Task statement: Copy the records exactly. Every line must match.

[Saved entries]
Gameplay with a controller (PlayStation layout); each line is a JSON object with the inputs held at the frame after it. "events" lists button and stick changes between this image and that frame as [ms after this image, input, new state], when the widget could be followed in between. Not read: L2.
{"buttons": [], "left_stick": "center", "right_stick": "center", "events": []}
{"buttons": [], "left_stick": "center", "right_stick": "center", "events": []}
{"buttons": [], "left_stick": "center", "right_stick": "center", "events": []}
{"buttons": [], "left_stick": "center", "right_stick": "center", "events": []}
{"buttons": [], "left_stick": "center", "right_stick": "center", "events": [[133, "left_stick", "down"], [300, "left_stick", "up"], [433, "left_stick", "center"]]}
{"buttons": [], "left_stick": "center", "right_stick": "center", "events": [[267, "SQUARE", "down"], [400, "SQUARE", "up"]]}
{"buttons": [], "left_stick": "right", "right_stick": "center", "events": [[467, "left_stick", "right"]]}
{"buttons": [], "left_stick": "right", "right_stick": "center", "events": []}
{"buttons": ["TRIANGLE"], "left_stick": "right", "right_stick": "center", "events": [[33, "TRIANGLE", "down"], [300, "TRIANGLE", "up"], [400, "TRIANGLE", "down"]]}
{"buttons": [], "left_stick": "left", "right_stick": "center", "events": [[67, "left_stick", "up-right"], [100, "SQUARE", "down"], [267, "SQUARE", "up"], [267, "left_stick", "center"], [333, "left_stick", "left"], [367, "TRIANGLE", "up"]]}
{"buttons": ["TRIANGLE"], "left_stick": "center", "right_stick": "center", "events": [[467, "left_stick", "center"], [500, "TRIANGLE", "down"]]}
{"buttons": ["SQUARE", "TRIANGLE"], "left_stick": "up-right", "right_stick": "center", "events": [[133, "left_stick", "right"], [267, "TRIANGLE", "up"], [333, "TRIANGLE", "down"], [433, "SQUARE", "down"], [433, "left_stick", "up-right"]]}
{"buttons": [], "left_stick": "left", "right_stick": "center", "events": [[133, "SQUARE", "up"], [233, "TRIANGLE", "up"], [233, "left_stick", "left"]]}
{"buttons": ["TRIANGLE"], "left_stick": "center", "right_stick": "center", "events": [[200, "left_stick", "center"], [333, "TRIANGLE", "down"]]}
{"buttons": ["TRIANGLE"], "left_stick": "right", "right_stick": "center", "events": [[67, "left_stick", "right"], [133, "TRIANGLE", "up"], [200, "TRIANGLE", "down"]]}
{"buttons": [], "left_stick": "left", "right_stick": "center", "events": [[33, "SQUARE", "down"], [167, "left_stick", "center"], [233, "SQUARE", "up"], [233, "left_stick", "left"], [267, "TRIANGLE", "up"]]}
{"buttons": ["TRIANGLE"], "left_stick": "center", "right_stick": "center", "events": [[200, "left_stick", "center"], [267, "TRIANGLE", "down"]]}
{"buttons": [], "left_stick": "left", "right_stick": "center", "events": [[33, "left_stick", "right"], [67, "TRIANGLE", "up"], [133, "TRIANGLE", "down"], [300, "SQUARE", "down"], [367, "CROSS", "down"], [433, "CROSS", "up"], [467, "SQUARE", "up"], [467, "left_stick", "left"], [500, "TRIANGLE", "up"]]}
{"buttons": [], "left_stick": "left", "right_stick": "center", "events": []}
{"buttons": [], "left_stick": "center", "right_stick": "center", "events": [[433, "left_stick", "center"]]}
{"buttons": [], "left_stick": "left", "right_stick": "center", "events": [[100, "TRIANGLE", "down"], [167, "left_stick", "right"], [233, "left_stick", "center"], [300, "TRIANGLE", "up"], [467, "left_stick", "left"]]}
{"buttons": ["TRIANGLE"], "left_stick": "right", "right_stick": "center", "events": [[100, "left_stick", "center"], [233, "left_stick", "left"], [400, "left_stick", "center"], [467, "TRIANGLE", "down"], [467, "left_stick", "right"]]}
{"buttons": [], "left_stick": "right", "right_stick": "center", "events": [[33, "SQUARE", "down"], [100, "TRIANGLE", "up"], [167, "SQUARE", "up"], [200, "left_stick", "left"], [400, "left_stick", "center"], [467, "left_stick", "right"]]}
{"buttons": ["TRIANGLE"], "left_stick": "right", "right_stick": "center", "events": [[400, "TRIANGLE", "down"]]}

Reply:
Gameplay with a controller (PlayStation layout); each line is a JSON object with the inputs held at the frame after it. "events" lists button and stick changes between this image and that frame as [ms after this image, input, new state], when the widget could be followed in between. Not read: L2.
{"buttons": [], "left_stick": "center", "right_stick": "center", "events": []}
{"buttons": [], "left_stick": "center", "right_stick": "center", "events": []}
{"buttons": [], "left_stick": "center", "right_stick": "center", "events": []}
{"buttons": [], "left_stick": "center", "right_stick": "center", "events": []}
{"buttons": [], "left_stick": "center", "right_stick": "center", "events": [[133, "left_stick", "down"], [300, "left_stick", "up"], [433, "left_stick", "center"]]}
{"buttons": [], "left_stick": "center", "right_stick": "center", "events": [[267, "SQUARE", "down"], [400, "SQUARE", "up"]]}
{"buttons": [], "left_stick": "right", "right_stick": "center", "events": [[467, "left_stick", "right"]]}
{"buttons": [], "left_stick": "right", "right_stick": "center", "events": []}
{"buttons": ["TRIANGLE"], "left_stick": "right", "right_stick": "center", "events": [[33, "TRIANGLE", "down"], [300, "TRIANGLE", "up"], [400, "TRIANGLE", "down"]]}
{"buttons": [], "left_stick": "left", "right_stick": "center", "events": [[67, "left_stick", "up-right"], [100, "SQUARE", "down"], [267, "SQUARE", "up"], [267, "left_stick", "center"], [333, "left_stick", "left"], [367, "TRIANGLE", "up"]]}
{"buttons": ["TRIANGLE"], "left_stick": "center", "right_stick": "center", "events": [[467, "left_stick", "center"], [500, "TRIANGLE", "down"]]}
{"buttons": ["SQUARE", "TRIANGLE"], "left_stick": "up-right", "right_stick": "center", "events": [[133, "left_stick", "right"], [267, "TRIANGLE", "up"], [333, "TRIANGLE", "down"], [433, "SQUARE", "down"], [433, "left_stick", "up-right"]]}
{"buttons": [], "left_stick": "left", "right_stick": "center", "events": [[133, "SQUARE", "up"], [233, "TRIANGLE", "up"], [233, "left_stick", "left"]]}
{"buttons": ["TRIANGLE"], "left_stick": "center", "right_stick": "center", "events": [[200, "left_stick", "center"], [333, "TRIANGLE", "down"]]}
{"buttons": ["TRIANGLE"], "left_stick": "right", "right_stick": "center", "events": [[67, "left_stick", "right"], [133, "TRIANGLE", "up"], [200, "TRIANGLE", "down"]]}
{"buttons": [], "left_stick": "left", "right_stick": "center", "events": [[33, "SQUARE", "down"], [167, "left_stick", "center"], [233, "SQUARE", "up"], [233, "left_stick", "left"], [267, "TRIANGLE", "up"]]}
{"buttons": ["TRIANGLE"], "left_stick": "center", "right_stick": "center", "events": [[200, "left_stick", "center"], [267, "TRIANGLE", "down"]]}
{"buttons": [], "left_stick": "left", "right_stick": "center", "events": [[33, "left_stick", "right"], [67, "TRIANGLE", "up"], [133, "TRIANGLE", "down"], [300, "SQUARE", "down"], [367, "CROSS", "down"], [433, "CROSS", "up"], [467, "SQUARE", "up"], [467, "left_stick", "left"], [500, "TRIANGLE", "up"]]}
{"buttons": [], "left_stick": "left", "right_stick": "center", "events": []}
{"buttons": [], "left_stick": "center", "right_stick": "center", "events": [[433, "left_stick", "center"]]}
{"buttons": [], "left_stick": "left", "right_stick": "center", "events": [[100, "TRIANGLE", "down"], [167, "left_stick", "right"], [233, "left_stick", "center"], [300, "TRIANGLE", "up"], [467, "left_stick", "left"]]}
{"buttons": ["TRIANGLE"], "left_stick": "right", "right_stick": "center", "events": [[100, "left_stick", "center"], [233, "left_stick", "left"], [400, "left_stick", "center"], [467, "TRIANGLE", "down"], [467, "left_stick", "right"]]}
{"buttons": [], "left_stick": "right", "right_stick": "center", "events": [[33, "SQUARE", "down"], [100, "TRIANGLE", "up"], [167, "SQUARE", "up"], [200, "left_stick", "left"], [400, "left_stick", "center"], [467, "left_stick", "right"]]}
{"buttons": ["TRIANGLE"], "left_stick": "right", "right_stick": "center", "events": [[400, "TRIANGLE", "down"]]}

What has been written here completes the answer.